How this skill works

The pipeline first runs fastp for read QC and Bowtie2 to remove host reads. It then classifies reads with Kraken2 and refines abundances with Bracken, with MetaPhlAn offered as a marker-based alternative. Finally, HUMAnN produces pathway and gene-family profiles; outputs are normalized and joined for downstream visualization and statistical analysis.

When to use it

  • Profiling microbial community composition from shotgun metagenomic FASTQ samples
  • Generating species-level abundance matrices for comparative analysis
  • Creating pathway and gene-family abundance tables for functional analysis
  • Removing host contamination prior to analysis (human, model organism)
  • Producing inputs for visualization and diversity statistics

Best practices

  • Verify tool versions (Kraken2, Bracken, HUMAnN, Bowtie2, fastp, MetaPhlAn) before running and adapt flags if APIs differ
  • Perform host removal with an appropriate reference genome(s) to reduce false classification
  • Choose Bracken read length (-r) matching your sequencer and set a sensible read threshold (-t) to filter low-support taxa
  • Run HUMAnN on concatenated host-depleted reads and normalize outputs (CPM) before merging samples
  • Keep separate directories for QC, host_removed, kraken, bracken, metaphlan, and humann outputs for reproducibility

Example use cases

  • Run the full pipeline on a cohort of environmental or clinical samples to generate taxonomic and pathway tables
  • Compare Kraken2+Bracken and MetaPhlAn results to assess database-dependent classification differences
  • Produce heatmaps and stacked barplots of top taxa for a manuscript figure using the combined Bracken matrix
  • Detect potential contamination by inspecting host removal logs and high host-read samples
  • Run HUMAnN pathway abundance across samples and join tables for differential pathway analysis

FAQ

What parameters are essential to set for Bracken?
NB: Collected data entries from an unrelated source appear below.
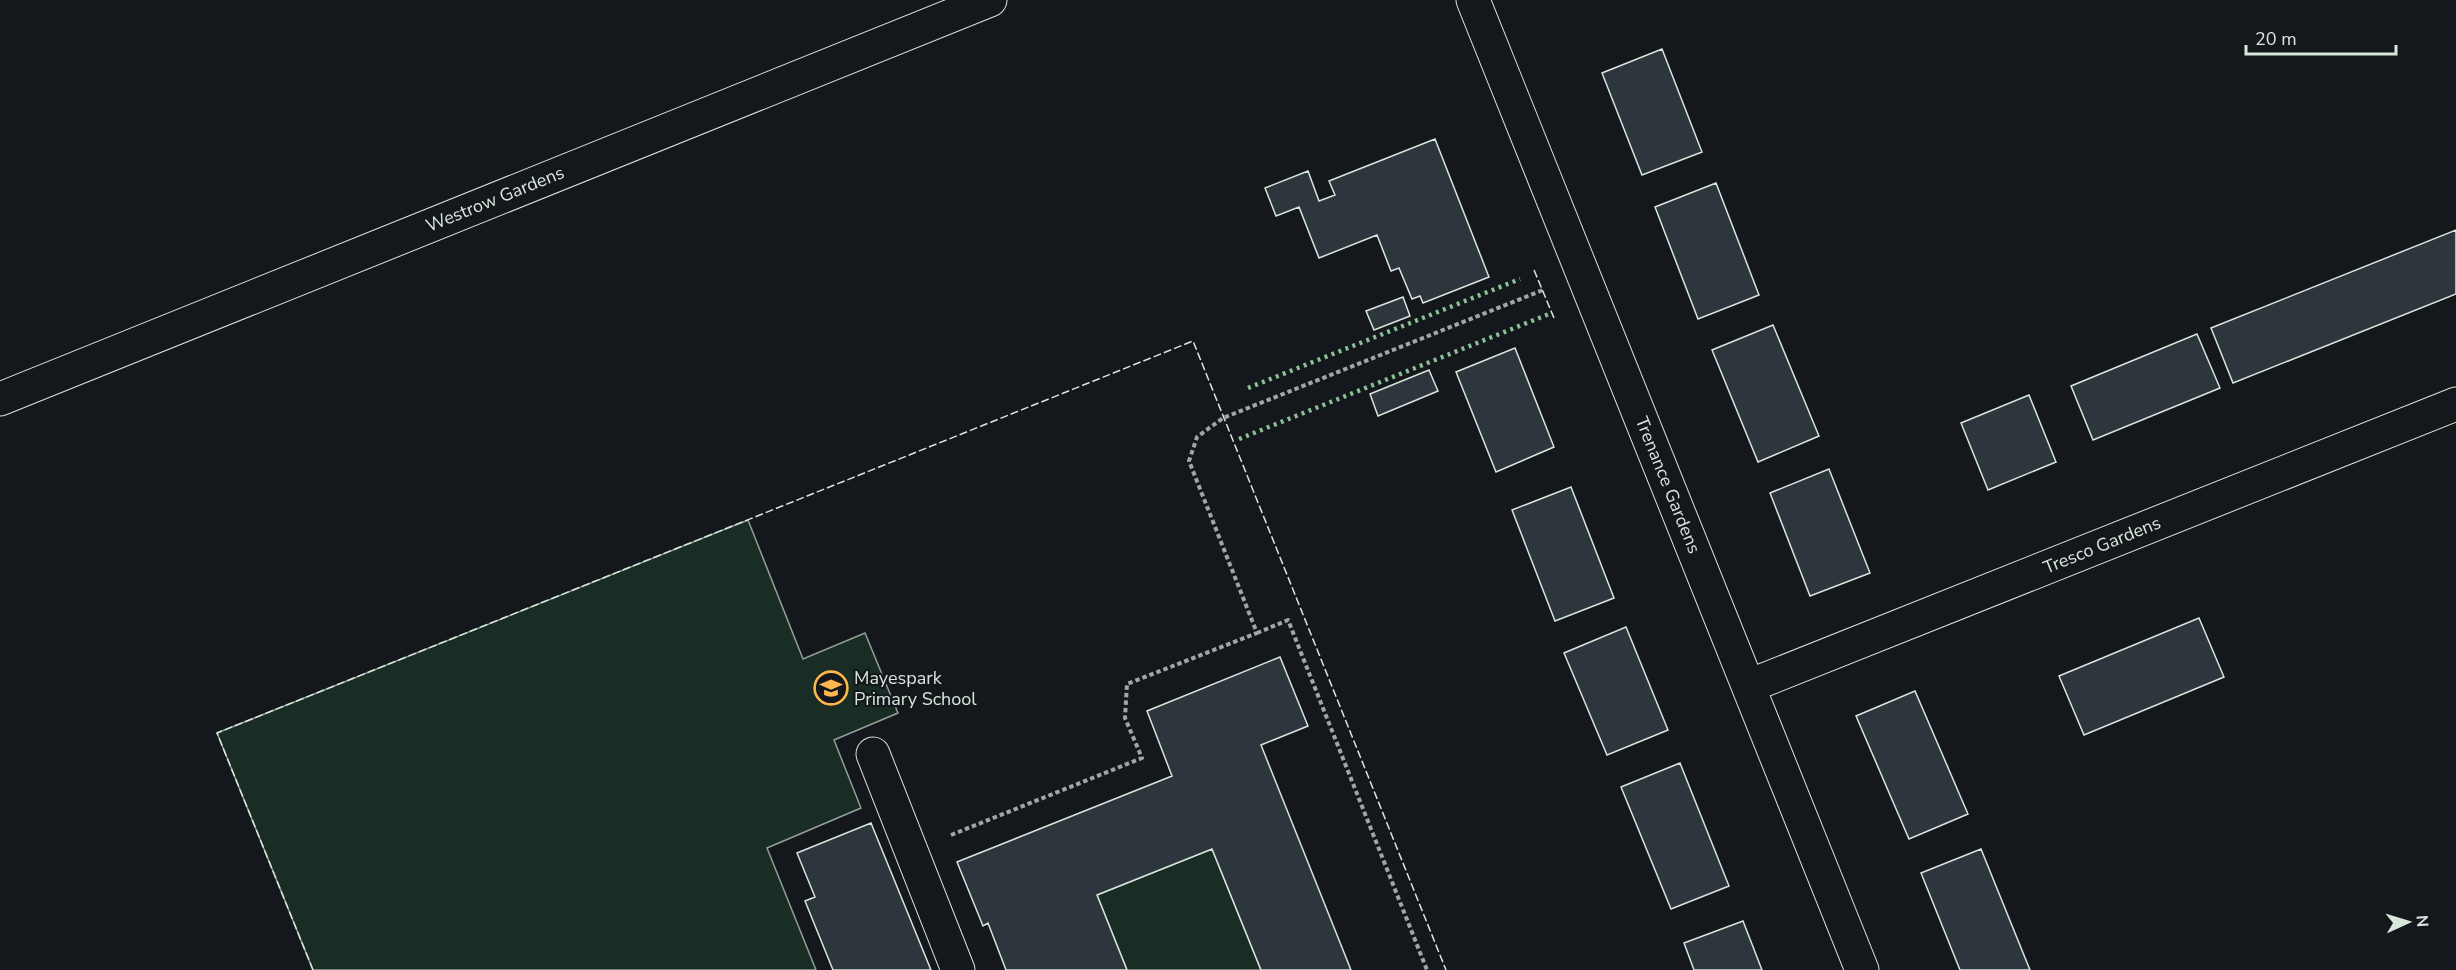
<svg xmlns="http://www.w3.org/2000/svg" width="2456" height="970" viewBox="0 0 2456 970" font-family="'Nunito Sans',sans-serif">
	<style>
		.green { fill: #1a2d24; stroke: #939e99; stroke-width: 1.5 }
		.building { fill: #2c363c; stroke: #d8e6dc; stroke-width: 1.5 }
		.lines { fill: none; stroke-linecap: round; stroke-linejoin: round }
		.minor-casing { stroke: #d8e6dc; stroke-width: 35 }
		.path { stroke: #9da8a2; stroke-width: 4; stroke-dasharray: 4.5 3; stroke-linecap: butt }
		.minor { stroke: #14181c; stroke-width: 33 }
		.hedge { stroke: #8ac095; stroke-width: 4.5; stroke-dasharray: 3 4.5; stroke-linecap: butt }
		.fence { stroke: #d8e6dc; stroke-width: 1.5; stroke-dasharray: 8 3; stroke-linecap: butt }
		.labels { text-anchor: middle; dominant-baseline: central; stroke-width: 4.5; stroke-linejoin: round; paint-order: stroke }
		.street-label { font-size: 18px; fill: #d8e6dc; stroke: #14181c }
		.poi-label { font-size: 18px; fill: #d8e6dc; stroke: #14181c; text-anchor: start }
	</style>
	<rect width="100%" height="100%" fill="#14181c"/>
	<path class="green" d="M 748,520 L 803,659 L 865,633 L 898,713 L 834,740 L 861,808 L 767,848 L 816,970 L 313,970 L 217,733 Z
		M 1212,849 L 1261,970 L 1127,970 L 1097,895 Z"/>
	<path class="building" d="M 1662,49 L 1702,152 L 1642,175 L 1602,73 Z
		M 1435,139 L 1489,277 L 1423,303 L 1420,296 L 1412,299 L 1399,268 L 1391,271 L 1377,235 L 1319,258 L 1299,207 L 1276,216 L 1265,188 L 1308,171 L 1319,201 L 1335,195 L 1329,181 Z
		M 1716,183 L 1759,295 L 1698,319 L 1655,207 Z
		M 2456,230 L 2456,294 L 2233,383 L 2211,328 Z
		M 1403,297 L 1410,316 L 1374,330 L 1366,311 Z
		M 1773,325 L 1819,436 L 1758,462 L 1712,350 Z
		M 2197,334 L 2220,388 L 2093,440 L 2071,386 Z
		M 1515,348 L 1554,447 L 1496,472 L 1456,372 Z
		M 1429,370 L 1438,391 L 1378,416 L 1370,394 Z
		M 2029,395 L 2056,462 L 1988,490 L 1961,423 Z
		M 1829,469 L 1870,573 L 1810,596 L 1770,493 Z
		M 1571,487 L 1614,598 L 1555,621 L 1512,510 Z
		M 2199,618 L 2224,677 L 2084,735 L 2059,676 Z
		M 1626,627 L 1668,730 L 1607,755 L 1564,653 Z
		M 1280,657 L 1308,726 L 1261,745 L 1351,970 L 1261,970 L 1212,849 L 1097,895 L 1127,970 L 1006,970 L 988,923 L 983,926 L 957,862 L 1172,776 L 1147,711 Z
		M 1915,691 L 1968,814 L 1909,839 L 1856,716 Z
		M 1680,763 L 1729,886 L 1671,909 L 1621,787 Z
		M 871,823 L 931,970 L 833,970 L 805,901 L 815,897 L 797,853 Z
		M 1981,849 L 2030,970 L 1960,970 L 1921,873 Z
		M 1743,921 L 1762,970 L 1694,970 L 1684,943 Z"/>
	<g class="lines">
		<g class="minor-casing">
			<path id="minor" d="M 1473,0 L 1862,970
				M 0,399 L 990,0
				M 1749,686 L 2456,404
				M 873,754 L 958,970"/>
		</g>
		<path class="path" d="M 1257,633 L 1288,620 L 1427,970
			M 951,835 L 1142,758 L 1125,718 L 1127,684 L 1257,633 L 1189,461 L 1197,437 L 1223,418 L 1543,290"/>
		<use href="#minor" class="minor"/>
		<path class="hedge" d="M 1248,388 L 1520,279
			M 1239,439 L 1549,314"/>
		<path class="fence" d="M 1534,270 L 1554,318
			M 313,970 L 217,733 L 1193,341 L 1446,970"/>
	</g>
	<defs>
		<g id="school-ring" transform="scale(1.725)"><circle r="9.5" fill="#14181c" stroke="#ffb74d" stroke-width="1.5"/><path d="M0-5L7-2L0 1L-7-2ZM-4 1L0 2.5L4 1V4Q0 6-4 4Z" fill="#ffb74d"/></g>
	</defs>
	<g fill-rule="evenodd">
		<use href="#school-ring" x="831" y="688"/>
	</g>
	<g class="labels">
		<g class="street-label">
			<text transform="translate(495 199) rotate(-22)">Westrow Gardens</text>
			<text transform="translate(1668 485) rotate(68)">Trenance Gardens</text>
			<text transform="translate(2102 545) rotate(-22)">Tresco Gardens</text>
		</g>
		<g class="poi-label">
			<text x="854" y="678">Mayespark<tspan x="854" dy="21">Primary School</tspan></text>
		</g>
	</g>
	<g transform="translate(2408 922) rotate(86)" stroke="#14181c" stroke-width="4.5" paint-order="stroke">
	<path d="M0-4.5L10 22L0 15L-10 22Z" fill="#d8e6dc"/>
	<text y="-9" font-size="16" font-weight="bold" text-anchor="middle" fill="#d8e6dc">N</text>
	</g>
	<path d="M2246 45v9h150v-9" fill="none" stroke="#d8e6dc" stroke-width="3"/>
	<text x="2255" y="45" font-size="18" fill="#d8e6dc" stroke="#14181c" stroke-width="4.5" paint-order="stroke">20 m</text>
</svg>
Set the read length (-r) to your sequencing read length (e.g., 150) and choose taxonomic level (-l) such as S for species; use -t to exclude taxa with low read support.

Why run both Kraken2 and MetaPhlAn?

Kraken2+Bracken gives fast, database-dependent read-level classification and abundance estimation; MetaPhlAn uses conserved markers for standardized profiling. Running both helps validate results and capture different strengths.